Often, we want to explain the gap between two groups, in wages or poverty levels or some other outcome of interest. Observed gaps in average wages between groups, for example between men and women or across racial and ethnic groups, can be ascribed to differences in characteristics across groups, for example in levels of education, and differences in returns to characteristics or "coefficients" (the coefficient on education represents the monetary "return" to education).

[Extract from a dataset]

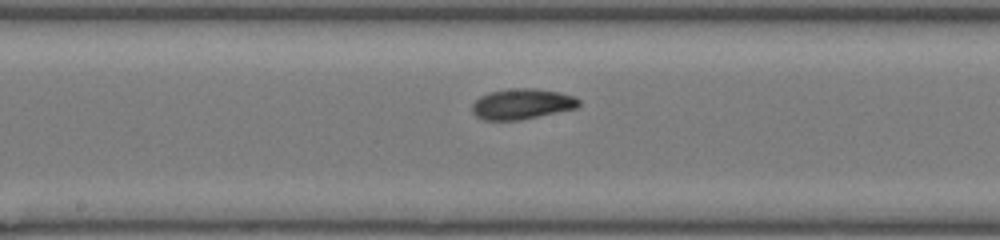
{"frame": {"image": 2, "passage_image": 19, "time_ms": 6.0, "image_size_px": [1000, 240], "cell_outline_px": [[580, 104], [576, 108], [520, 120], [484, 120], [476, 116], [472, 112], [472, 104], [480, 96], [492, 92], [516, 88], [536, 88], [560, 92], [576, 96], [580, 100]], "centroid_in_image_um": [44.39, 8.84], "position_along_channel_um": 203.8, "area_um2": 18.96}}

The iconic method of assigning portions of an observed gap to characteristics on one hand and coefficients on the other comes from Blinder (1973) and Oaxaca (1973). If we assume each of two group's outcomes are described by a linear regression of outcomes, y (log wages), on characteristics, X, we can write down two linear regression models
y1 = X1b1 + u1 or E[y1|X1] = X1b1, which means E[y1] = E[X1]b1
y2 = X2b2 + u2 or E[y2|X2] = X2b2, which means E[y2] = E[X2]b2
and we can ask whether the mean wages in group 1 would be the same if it had the average characteristics of group 2 by calculating their expected outcomes with those average characteristics but their own returns for a "counterfactual" average wage E[X2]b1. Then, the portion of the gap in average wages due to observable characteristics can be written as the sum of two terms, where the first term measures the difference in mean wages due to the difference in mean characteristics and the second measures the difference in mean wages due to differences in coefficients. A modification of this method can be used for logit and probit models.

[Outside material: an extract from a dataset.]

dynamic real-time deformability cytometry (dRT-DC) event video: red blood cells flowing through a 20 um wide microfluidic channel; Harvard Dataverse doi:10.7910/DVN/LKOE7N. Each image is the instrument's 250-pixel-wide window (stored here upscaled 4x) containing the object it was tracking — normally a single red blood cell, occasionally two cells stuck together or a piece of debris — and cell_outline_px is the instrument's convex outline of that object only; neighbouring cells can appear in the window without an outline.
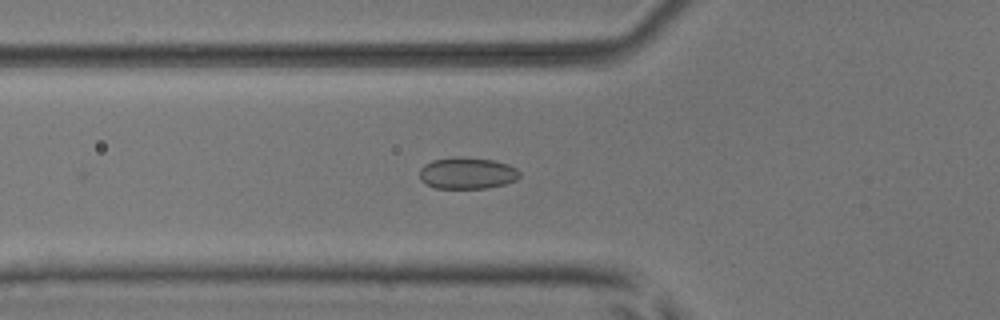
{"species": "common noctule bat (a hibernating species)", "species_latin": "Nyctalus noctula", "temperature_condition": "room temperature", "stored_images_in_passage": 53, "camera_frame_rate_fps": 3000, "um_per_image_px": 0.085, "animal": {"sex": "male", "body_mass_g": 17.9, "forearm_length_mm": 54.2}, "frame": {"image": 1, "passage_image": 19, "time_ms": 6.0, "image_size_px": [1000, 320], "cell_outline_px": [[520, 176], [516, 180], [504, 184], [488, 188], [436, 188], [424, 184], [420, 180], [420, 168], [424, 164], [432, 160], [452, 156], [460, 156], [492, 160], [508, 164], [516, 168], [520, 172]], "centroid_in_image_um": [39.68, 14.71], "position_along_channel_um": 86.1, "area_um2": 18.67}}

A related method from Juhn, Murphy, and Pierce (1993) starts with the same two linear regression models where y1 and y2 are the outcome variable in two samples, such as the log of hourly wages, X1 and X2 are the observable explanatory variables (characteristics), b1 and b2 are the vectors of estimated coefficients or "returns" to characteristics (observable "prices"), and u1 and u2 are residuals (unmeasured prices and quantities). Group 1 might be men and group 2 women, or group 1 might be white workers and group 2 black workers.
If F1(.) and F2(.) denote the cumulative distribution functions of the residuals, then pi1 = F1(ui1|Xi1) is the rank of an individual residual in the residual distribution of model 1, and we can write ui1 = F1-1(pi1|Xi1) where F1-1(.) is the inverse of the cumulative distribution function. If F(.) is a reference residual distribution (for example, the average residual distribution over both samples) and b is an estimate of benchmark coefficients (for example, the coefficients from a pooled model over the whole sample), we can then determine hypothetical outcomes with varying quantities between the groups but fixed prices (coefficients) and a fixed residual distribution, the hypothetical outcomes with varying quantities and varying prices but a fixed residual distribution, and the outcomes with varying quantities, varying prices and a varying residual distribution (these are simply the originally observed outcome values).
Differences in a summary statistic across groups can then be attributed to differences in observable quantities, differences in observable prices (or returns to changes in quantities), and differences in unobservable quantities and prices.
Blinder, Alan S. 1973. “Wage Discrimination: Reduced Form and Structural Estimates.” Journal of Human Resources 8: 436–55.
Juhn, Chinhui, Kevin M. Murphy, and Brooks Pierce. 1993. “Wage Inequality and the Rise in Returns to Skill.” Journal of Political Economy 101 (3): 410–42.
Oaxaca, Ronald. 1973. “Male–Female Wage Differentials in Urban Labor Markets.” International Economic Review 14: 693–709.